Con busquedas de google y demas, he leido que los dispositivos con chipset atheros funcionan con madwifi, pero.. como se usa madwifi? para que se utiliza madfiwi? son nuevos drivers o solamente aplicaciones?

Alguien tiene algun dispositivo igual y lo ha conseguido hacer funcionar en linux?

Muchisimas graciaas por vuestra ayuda.

Espero respuestas.

Saludos.Last edited by ZaPa on Wed Oct 31, 2007 10:52 am; edited 1 time in total

----------

## jgascon

Parece que el chipset de tu tarjeta es Atheros AR5005UG -> http://www.tomsnetworking.com/2006/10/27/engenuis_eub_362_ext_review/

El chipset según atheros está soportado por madwifi -> http://www.atheros.cz/

Hay dos paquete de madwifi en portage: 

net-wireless/madwifi-ng -> Drivers

net-wireless/madwifi-ng-tools -> Herramientas de configuración

Cómo instalar madwifi y configurar una interfaz -> http://madwifi.org/wiki/UserDocs/FirstTimeHowTo

No hace falta que instales los drivers cómo pone ahí, puedes usar emerge.

Hasta aquí las buenas noticias, las malas noticias es que no he visto por ningún sitio (salvo en el enlace de atheros.cz) que ese chipset esté realmente soportado por madwifi. Según la gente de madwifi, madwifi no funciona con dispositivos USB.

Espero que los enlaces te sirvan de ayuda  :Wink: 

Un consejo, antes de comprar una tarjeta wifi consulta estas dos páginas: Linux wireless LAN support y Hardware supported by MadWifi

----------

## ZaPa

Hola de nuevo y gracias por tu respuesta jgascon.

■ **Datos proporcionados**
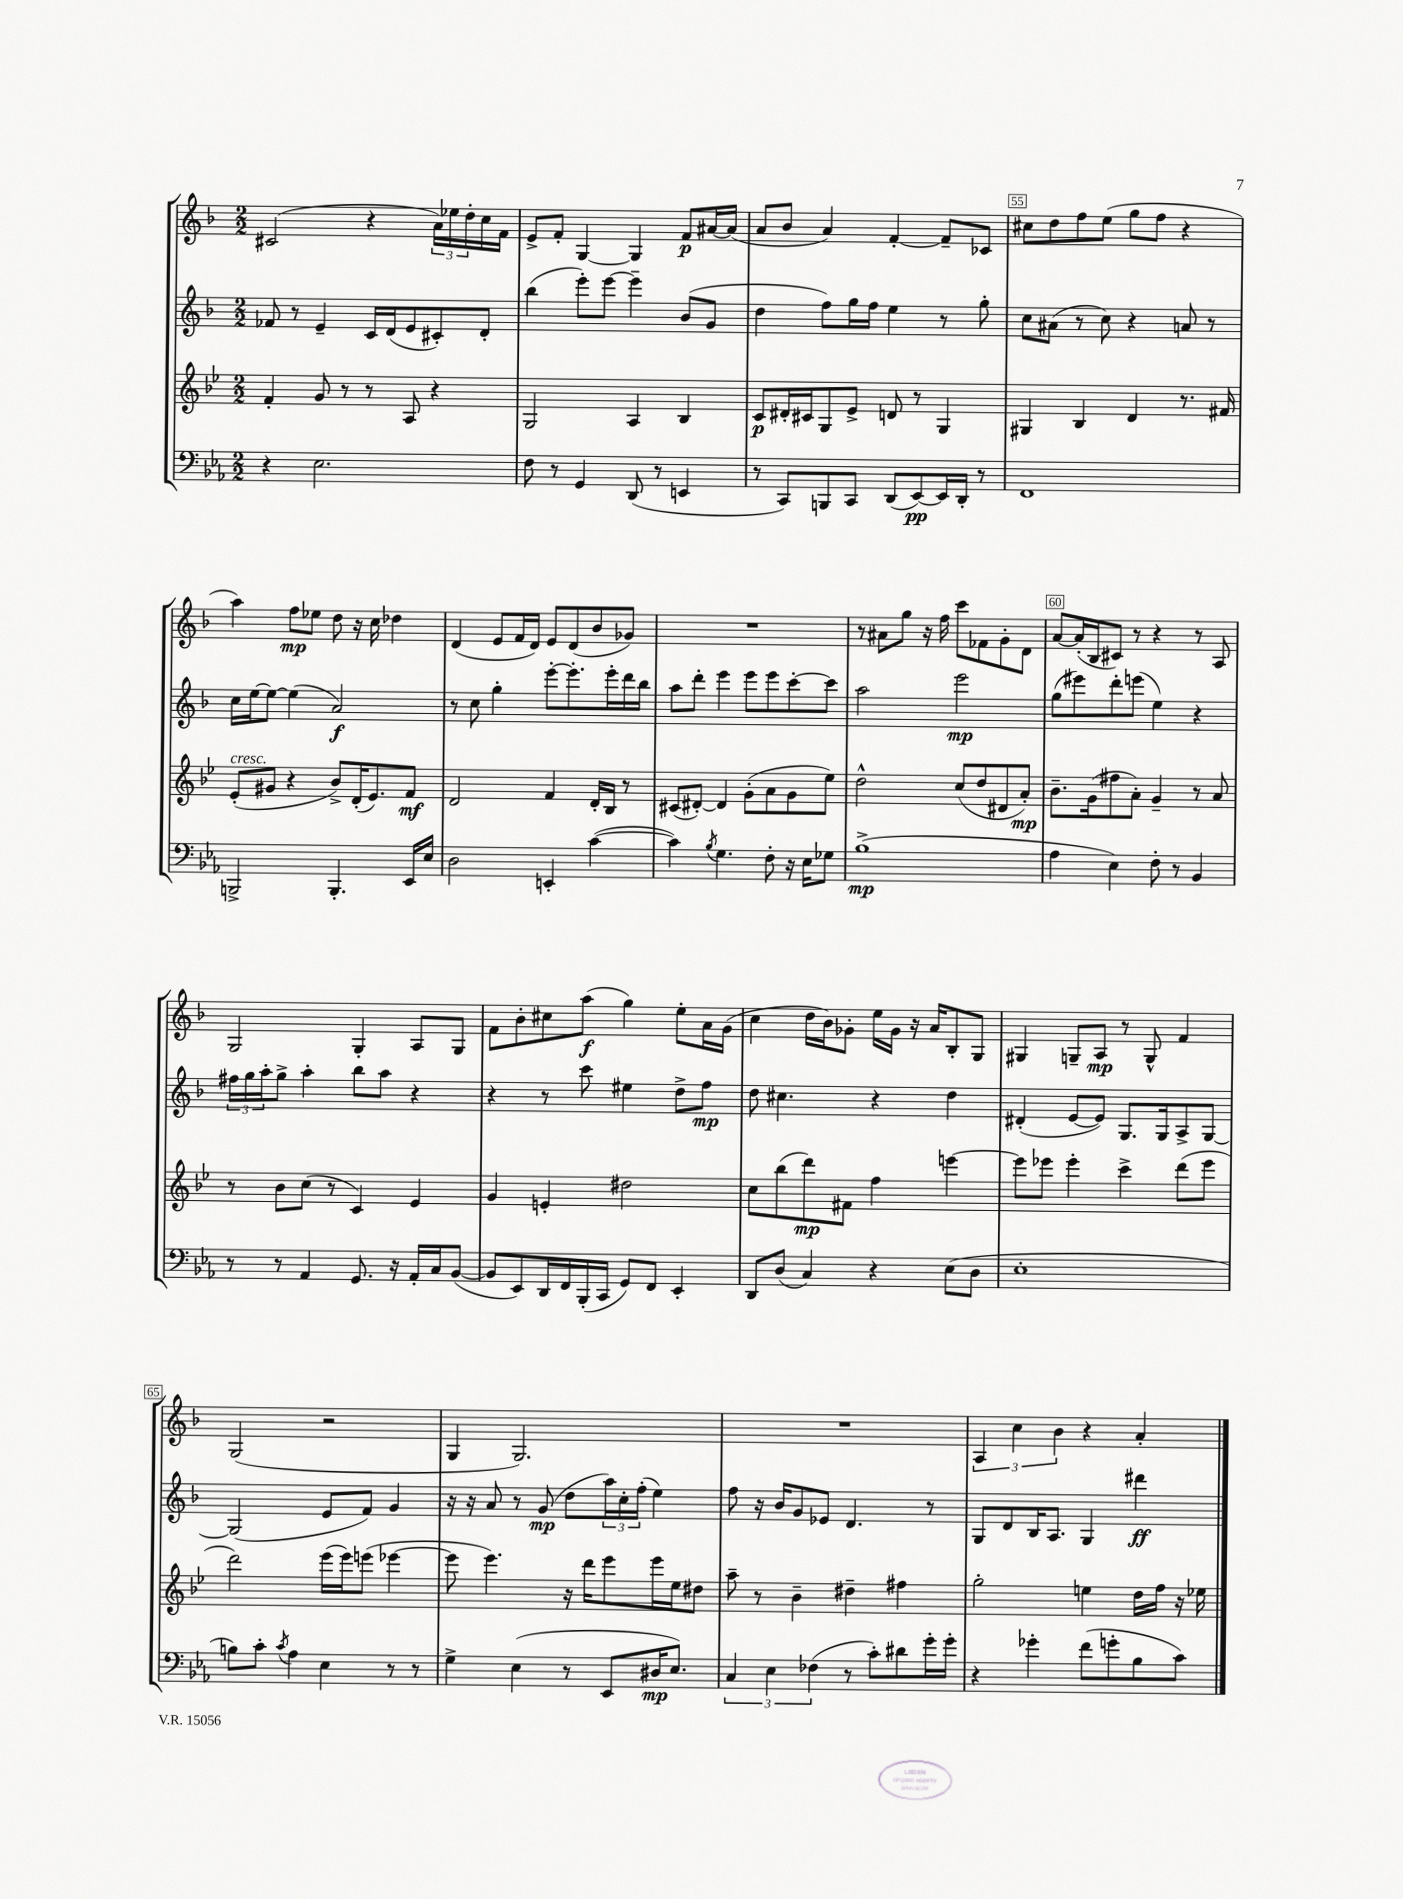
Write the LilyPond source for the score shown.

<<
\new StaffGroup <<
\new Staff = "s0" {
    \clef treble \key f \major \numericTimeSignature \time 2/2
    cis'2( r4 \tuplet 3/2 { a'16) ees''16 d''16-. } c''16 f'16 |
    e'8-> f'8-. g4~ g4 f'8\p ais'16~ ais'16( |
    a'8 bes'8 a'4) f'4~-. f'8-- ces'8 |
    cis''8 d''8 f''8 e''8( g''8 f''8 r4 |
    a''4) f''8\mp ees''8 d''8 r16 c''16 des''4 |
    d'4( e'8 f'16 d'16) e'8 d'8( bes'8 ges'8) |
    R1 |
    r8 ais'8 g''8 r16 f''16 c'''8 fes'8 g'8-. d'8 |
    a'8~ a'16-.( bes16 cis'8) r8 r4 r8 a8 |
    g2 g4-. a8 g8 |
    f'8 bes'8-. cis''8 a''8\f( g''4) e''8-. a'16 g'16( |
    c''4 d''16 bes'16) ges'8-. e''16 ges'16 r16 a'16 bes8-. g8 |
    gis4 g8-- a8\mp r8 g8-^ f'4 |
    g2( r2 |
    g4 g2.) |
    R1 |
    \tuplet 3/2 { a4 c''4 bes'4 } r4 a'4-. \bar "|." |
}
\new Staff = "s1" {
    \clef treble \key f \major \numericTimeSignature \time 2/2
    fes'8 r8 e'4-- c'16 d'16( e'8 cis'8-.) d'8-. |
    bes''4( e'''8-.) e'''8~ e'''4-- bes'8( g'8 |
    d''4 f''8) g''16 f''16 e''4 r8 g''8-. |
    c''8 ais'8( r8 c''8) r4 a'8 r8 |
    c''16 e''16~ e''8~ e''4( a'2\f) |
    r8 c''8 g''4-. e'''8~-. e'''8.-. e'''16-. d'''16 bes''16 |
    a''8 d'''8-. e'''4 e'''8 e'''8 c'''8~-. c'''8 |
    a''2 e'''2\mp |
    g''8( eis'''8) d'''8-. e'''8( e''4) r4 |
    \tuplet 3/2 { fis''16 g''16 a''16-. } g''8-> a''4-. bes''8 a''8 r4 |
    r4 r8 c'''8 eis''4 d''8-> f''8\mp |
    d''8 cis''4. r4 d''4 |
    dis'4-.( e'8~ e'8) g8. g16 a8-> g8~ |
    g2( e'8 f'8) g'4 |
    r16 r16 a'8 r8 g'8\mp( d''8 \tuplet 3/2 { a''16) c''16-. f''16-.( } e''4) |
    f''8 r16 bes'16 g'8 ees'8 d'4. r8 |
    g8 d'8 bes16 a8. g4 dis'''4\ff \bar "|." |
}
\new Staff = "s2" {
    \clef treble \key bes \major \numericTimeSignature \time 2/2
    f'4-. g'8 r8 r8 a8 r4 |
    g2 a4 bes4 |
    c'8\p dis'16-. cis'16 g8 ees'8-> d'8 r8 g4 |
    gis4 bes4 d'4 r8. fis'16 |
    ees'8-.^\markup { \italic "cresc." }( gis'8 r4 bes'8->) d'16-.( ees'8.) f'8\mf |
    d'2 f'4 d'16-. bes16 r8 |
    cis'8( dis'8~-.) dis'4 g'8-.( a'8 g'8 ees''8) |
    d''2-^ c''8( d''8 dis'8 a'8-.\mp) |
    bes'8.-- g'16( fis''8 a'8-.) g'4-- r8 a'8 |
    r8 bes'8 c''8( r8 c'4) ees'4 |
    g'4 e'4-. dis''2 |
    c''8 bes''8( d'''8\mp) fis'8 f''4 e'''4~ |
    e'''8 ees'''8 ees'''4-. c'''4-> d'''8( ees'''8 |
    d'''2) ees'''16( ees'''16) e'''8( ees'''4~ |
    ees'''8 ees'''4.) r16 d'''16 ees'''8 ees'''16 ees''16 dis''8 |
    a''8-- r8 bes'4-- dis''4-- fis''4 |
    g''2-. e''4 d''16 f''16 r16 ees''16 \bar "|." |
}
\new Staff = "s3" {
    \clef bass \key ees \major \numericTimeSignature \time 2/2
    r4 ees2. |
    f8 r8 g,4 d,8( r8 e,4 |
    r8 c,8) b,,8 c,8 d,8( ees,8~\pp) ees,16 d,16-. r8 |
    f,1 |
    b,,2-> b,,4.-. ees,16 ees16 |
    d2 e,4-. c'4~( |
    c'4) \acciaccatura { bes8 } g4. f8-. r16 ees16 ges8 |
    bes1->\mp( |
    aes4 ees4) f8-. r8 bes,4 |
    r8 r8 aes,4 g,8. r16 aes,16-. c16 bes,8~( |
    bes,8 ees,8) d,16 f,16 bes,,16-.( c,16 g,8) f,8 ees,4-. |
    d,8 d8( c4) r4 ees8( d8 |
    ees1-. |
    b8) c'8-. \acciaccatura { c'8 } aes4 ees4 r8 r8 |
    g4-> ees4( r8 ees,8 dis16\mp ees8.) |
    \tuplet 3/2 { c4 ees4 fes4( } r8 c'8-.) dis'8 g'16-. g'16-. |
    r4 ges'4-. f'8( g'8-. bes8 c'8) \bar "|." |
}
>>
>>
\layout { \context { \Score currentBarNumber = #52 \override BarNumber.break-visibility = ##(#f #t #t) barNumberVisibility = #(every-nth-bar-number-visible 5) \override BarNumber.stencil = #(make-stencil-boxer 0.1 0.3 ly:text-interface::print) } }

■ **Tareas a realizar**
1. En el hilo sobre madwifi, ¿qué chipset se indica que parece tener la tarjeta?
2. Enumera todas las direcciones web (URL) que aparecen en el hilo sobre madwifi.

■ **Respuestas redactadas**
1. Atheros AR5005UG.

2.
- http://www.tomsnetworking.com/2006/10/27/engenuis_eub_362_ext_review/
- http://www.atheros.cz/
- http://madwifi.org/wiki/UserDocs/FirstTimeHowTo